Recently, we are focusing on training with int8, not inference on int8. Considering the numerical limitation of int8, at first we keep all parameters in fp32 and only quantize convolution layer (conduct int8 operation) as it is the most compute-intensive part of a model. During the past months, we have achieved some progress (such accuracy comparable to fp32 training and faster than fp32 training), and our paper is accepted by CVPR2020 (

Now, we want to further explore quantization of other layers like ReLU, Pooling and BatchNorm, and keep dataflow in int8 in order to save memory.
(1) However, we could not use int8 tensor as input & output of a layer in PyTorch due to the autograd mechanism. Would you consider supporting int8 tensor in the future?
(2) Moreover, we want to pass quantization parameters like scale from layer to layer, but there are some problems at the shortcut connection. During backward, the autograd mechanism will add the gradient from main path and the gradient from the shortcut connection automatically. As we map quantization parameters to tensor, the quantization parameters are lost after the add operation. Could you provide some suggestions?

Many thanks.


I think there are some work planned for int8 training, cc @raghuramank100 for more details.

hi @raghuramank100 @hx89 , I am also one of the authors of INT8 training paper on CVPR2020.
Firstly, I want to clarify that we are focus on using INT8 computation to speed up training process , not for quantization aware training. It means that we need to quantize gradient on convolution backward not only for forward.

we are now achieve nearly no accuracy (< 1% TOP1) decent on ImageNet of ResNet / MobileNet/ Inception/ ShuffleNet, Even on detection task on Pascal VOC and COCO with RetinaNet and FasterRCNN we got only ~1% mAP drop.
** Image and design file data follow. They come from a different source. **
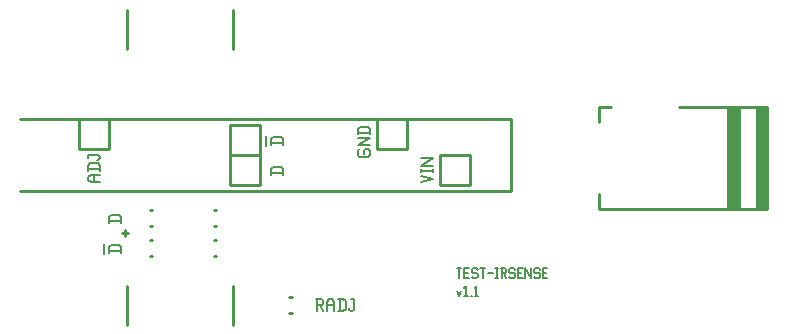
<source format=gbr>
G04 start of page 8 for group -4079 idx -4079 *
G04 Title: (unknown), topsilk *
G04 Creator: pcb 20140316 *
G04 CreationDate: Tue 13 Dec 2016 03:17:30 AM GMT UTC *
G04 For: railfan *
G04 Format: Gerber/RS-274X *
G04 PCB-Dimensions (mil): 2500.00 1200.00 *
G04 PCB-Coordinate-Origin: lower left *
%MOIN*%
%FSLAX25Y25*%
%LNTOPSILK*%
%ADD56C,0.0080*%
%ADD55C,0.0100*%
G54D55*X34500Y38000D02*X36500D01*
X35500Y39000D02*Y37000D01*
G54D56*X28500Y34500D02*Y31000D01*
G54D55*X164000Y76000D02*X500D01*
X164000D02*Y52000D01*
G54D56*X82500Y70500D02*Y67000D01*
G54D55*X164000Y52000D02*X500D01*
G54D56*X113000Y65500D02*X113500Y66000D01*
X113000Y65500D02*Y64000D01*
X113500Y63500D02*X113000Y64000D01*
X113500Y63500D02*X116500D01*
X117000Y64000D01*
Y65500D02*Y64000D01*
Y65500D02*X116500Y66000D01*
X115500D02*X116500D01*
X115000Y65500D02*X115500Y66000D01*
X115000Y65500D02*Y64500D01*
X113000Y67200D02*X117000D01*
X113000D02*X117000Y69700D01*
X113000D02*X117000D01*
X113000Y71400D02*X117000D01*
X113000Y72700D02*X113700Y73400D01*
X116300D01*
X117000Y72700D02*X116300Y73400D01*
X117000Y72700D02*Y70900D01*
X113000Y72700D02*Y70900D01*
X134000Y55000D02*X138000Y56000D01*
X134000Y57000D01*
Y59200D02*Y58200D01*
Y58700D02*X138000D01*
Y59200D02*Y58200D01*
X134000Y60400D02*X138000D01*
X134000D02*X138000Y62900D01*
X134000D02*X138000D01*
X99043Y16000D02*X101043D01*
X101543Y15500D01*
Y14500D01*
X101043Y14000D02*X101543Y14500D01*
X99543Y14000D02*X101043D01*
X99543Y16000D02*Y12000D01*
X100343Y14000D02*X101543Y12000D01*
X102743Y15000D02*Y12000D01*
Y15000D02*X103443Y16000D01*
X104543D01*
X105243Y15000D01*
Y12000D01*
X102743Y14000D02*X105243D01*
X106943Y16000D02*Y12000D01*
X108243Y16000D02*X108943Y15300D01*
Y12700D01*
X108243Y12000D02*X108943Y12700D01*
X106443Y12000D02*X108243D01*
X106443Y16000D02*X108243D01*
X110843D02*X111643D01*
Y12500D01*
X111143Y12000D02*X111643Y12500D01*
X110643Y12000D02*X111143D01*
X110143Y12500D02*X110643Y12000D01*
X110143Y13000D02*Y12500D01*
X146000Y26220D02*X147560D01*
X146780D02*Y23100D01*
X148496Y24816D02*X149666D01*
X148496Y23100D02*X150056D01*
X148496Y26220D02*Y23100D01*
Y26220D02*X150056D01*
X152552D02*X152942Y25830D01*
X151382Y26220D02*X152552D01*
X150992Y25830D02*X151382Y26220D01*
X150992Y25830D02*Y25050D01*
X151382Y24660D01*
X152552D01*
X152942Y24270D01*
Y23490D01*
X152552Y23100D02*X152942Y23490D01*
X151382Y23100D02*X152552D01*
X150992Y23490D02*X151382Y23100D01*
X153878Y26220D02*X155438D01*
X154658D02*Y23100D01*
X156374Y24660D02*X157934D01*
X158870Y26220D02*X159650D01*
X159260D02*Y23100D01*
X158870D02*X159650D01*
X160586Y26220D02*X162146D01*
X162536Y25830D01*
Y25050D01*
X162146Y24660D02*X162536Y25050D01*
X160976Y24660D02*X162146D01*
X160976Y26220D02*Y23100D01*
X161600Y24660D02*X162536Y23100D01*
X165032Y26220D02*X165422Y25830D01*
X163862Y26220D02*X165032D01*
X163472Y25830D02*X163862Y26220D01*
X163472Y25830D02*Y25050D01*
X163862Y24660D01*
X165032D01*
X165422Y24270D01*
Y23490D01*
X165032Y23100D02*X165422Y23490D01*
X163862Y23100D02*X165032D01*
X163472Y23490D02*X163862Y23100D01*
X166358Y24816D02*X167528D01*
X166358Y23100D02*X167918D01*
X166358Y26220D02*Y23100D01*
Y26220D02*X167918D01*
X168854D02*Y23100D01*
Y26220D02*X170804Y23100D01*
Y26220D02*Y23100D01*
X173300Y26220D02*X173690Y25830D01*
X172130Y26220D02*X173300D01*
X171740Y25830D02*X172130Y26220D01*
X171740Y25830D02*Y25050D01*
X172130Y24660D01*
X173300D01*
X173690Y24270D01*
Y23490D01*
X173300Y23100D02*X173690Y23490D01*
X172130Y23100D02*X173300D01*
X171740Y23490D02*X172130Y23100D01*
X174626Y24816D02*X175796D01*
X174626Y23100D02*X176186D01*
X174626Y26220D02*Y23100D01*
Y26220D02*X176186D01*
X146000Y18660D02*X146780Y17100D01*
X147560Y18660D02*X146780Y17100D01*
X148496Y19596D02*X149120Y20220D01*
Y17100D01*
X148496D02*X149666D01*
X150602D02*X150992D01*
X151928Y19596D02*X152552Y20220D01*
Y17100D01*
X151928D02*X153098D01*
X24000Y55000D02*X27000D01*
X24000D02*X23000Y55700D01*
Y56800D02*Y55700D01*
Y56800D02*X24000Y57500D01*
X27000D01*
X25000D02*Y55000D01*
X23000Y59200D02*X27000D01*
X23000Y60500D02*X23700Y61200D01*
X26300D01*
X27000Y60500D02*X26300Y61200D01*
X27000Y60500D02*Y58700D01*
X23000Y60500D02*Y58700D01*
Y63900D02*Y63100D01*
Y63900D02*X26500D01*
X27000Y63400D02*X26500Y63900D01*
X27000Y63400D02*Y62900D01*
X26500Y62400D02*X27000Y62900D01*
X26000Y62400D02*X26500D01*
X84000Y58000D02*X88000D01*
X84000Y59300D02*X84700Y60000D01*
X87300D01*
X88000Y59300D02*X87300Y60000D01*
X88000Y59300D02*Y57500D01*
X84000Y59300D02*Y57500D01*
Y68000D02*X88000D01*
X84000Y69300D02*X84700Y70000D01*
X87300D01*
X88000Y69300D02*X87300Y70000D01*
X88000Y69300D02*Y67500D01*
X84000Y69300D02*Y67500D01*
X30000Y42000D02*X34000D01*
X30000Y43300D02*X30700Y44000D01*
X33300D01*
X34000Y43300D02*X33300Y44000D01*
X34000Y43300D02*Y41500D01*
X30000Y43300D02*Y41500D01*
Y32000D02*X34000D01*
X30000Y33300D02*X30700Y34000D01*
X33300D01*
X34000Y33300D02*X33300Y34000D01*
X34000Y33300D02*Y31500D01*
X30000Y33300D02*Y31500D01*
G54D55*X20000Y66000D02*X30000D01*
Y76000D02*Y66000D01*
X20000Y76000D02*X30000D01*
X20000D02*Y66000D01*
X119500Y76000D02*Y66000D01*
X129500D01*
Y76000D01*
X119500D01*
X70500Y74000D02*Y64000D01*
X80500D01*
Y74000D01*
X70500D01*
Y64000D02*Y54000D01*
X80500D01*
Y64000D01*
X70500D01*
X36126Y112500D02*Y99508D01*
X71559Y112500D02*Y99508D01*
X140500Y64000D02*Y54000D01*
X150500D01*
Y64000D01*
X140500D01*
X220000Y80000D02*X249500D01*
Y46000D01*
X193500D02*X249500D01*
X193500Y51000D02*Y46000D01*
Y80000D02*X197500D01*
X193500D02*Y75000D01*
X249500Y80000D02*Y46000D01*
X249000Y80000D02*Y46000D01*
X248500Y80000D02*Y46000D01*
X248000Y80000D02*Y46000D01*
X247500Y80000D02*Y46000D01*
X247000Y80000D02*Y46000D01*
X246500Y80000D02*Y46000D01*
X246000Y80000D02*Y46000D01*
X236500Y80000D02*Y46000D01*
X237000Y80000D02*Y46000D01*
X237500Y80000D02*Y46000D01*
X238000Y80000D02*Y46000D01*
X238500Y80000D02*Y46000D01*
X239000Y80000D02*Y46000D01*
X239500Y80000D02*Y46000D01*
X240000Y80000D02*Y46000D01*
X90150Y16755D02*X90936D01*
X90150Y11245D02*X90936D01*
X36126Y20492D02*Y7500D01*
X71559Y20492D02*Y7500D01*
X43607Y30245D02*X44393D01*
X43607Y35755D02*X44393D01*
X43607Y40245D02*X44393D01*
X43607Y45755D02*X44393D01*
X65107Y40245D02*X65893D01*
X65107Y45755D02*X65893D01*
X65107Y30245D02*X65893D01*
X65107Y35755D02*X65893D01*
M02*

</source>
We can check accuracy table on paper:

(see table 7,8 and 9)

And we also considering about INT8 computation implement and overhead reducing (see Section 3.6. General Purpose Training Framework)
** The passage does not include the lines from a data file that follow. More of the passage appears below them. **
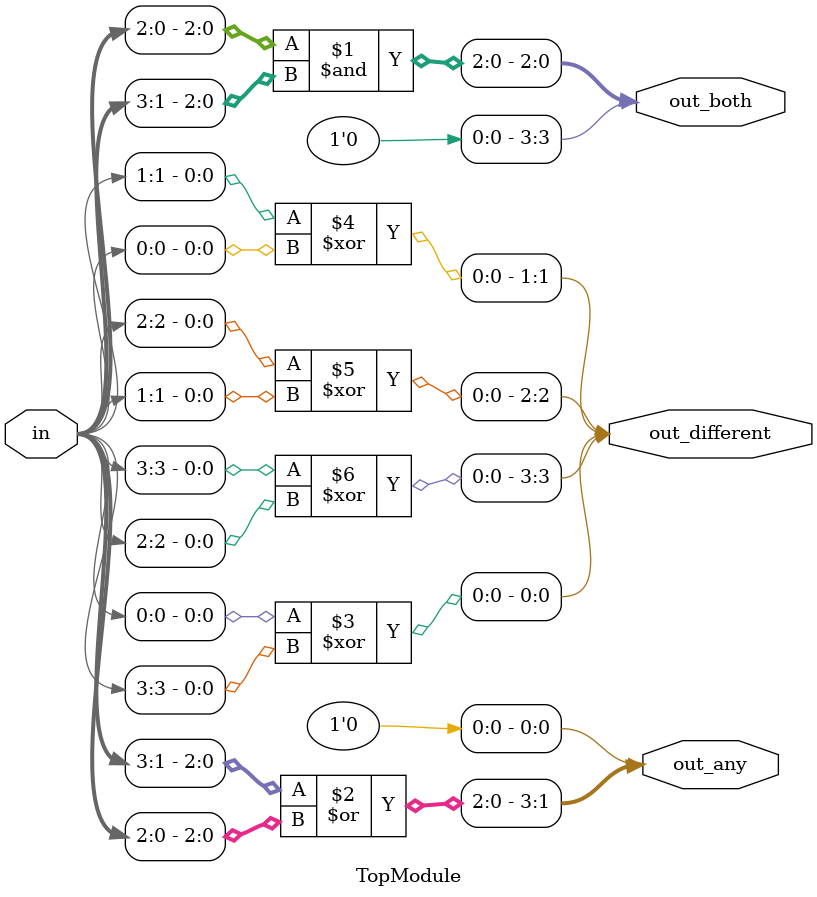
<source format=sv>
module TopModule (
    input logic [3:0] in,
    output logic [3:0] out_both,
    output logic [3:0] out_any,
    output logic [3:0] out_different
);

    assign out_both[3] = 1'b0;
    assign out_both[2:0] = in[2:0] & in[3:1];

    assign out_any[0] = 1'b0;
    assign out_any[3:1] = in[3:1] | in[2:0];

    assign out_different[0] = in[0] ^ in[3];
    assign out_different[1] = in[1] ^ in[0];
    assign out_different[2] = in[2] ^ in[1];
    assign out_different[3] = in[3] ^ in[2];

endmodule
</source>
We implement with DP4A on GTX1080TI and finally get 1.6x(forward) and 1.9x(backward) speed on convolution over cuDNN:

(see Figure 8.)

We are now plan INT8 Training V2 about quantization all CNN layer include ReLU, Pooling, Add. But We found pytorch not yet support INT8 gradient backward, So we need Pytorch team to give some help.

Feel great to see your response!


We are interested in your research, could you share your code?

Thanks, quantized training is one of our future directions.

what do you mean by “pytorch not yet support int8 gradient backward”? can you elaborate in more detail?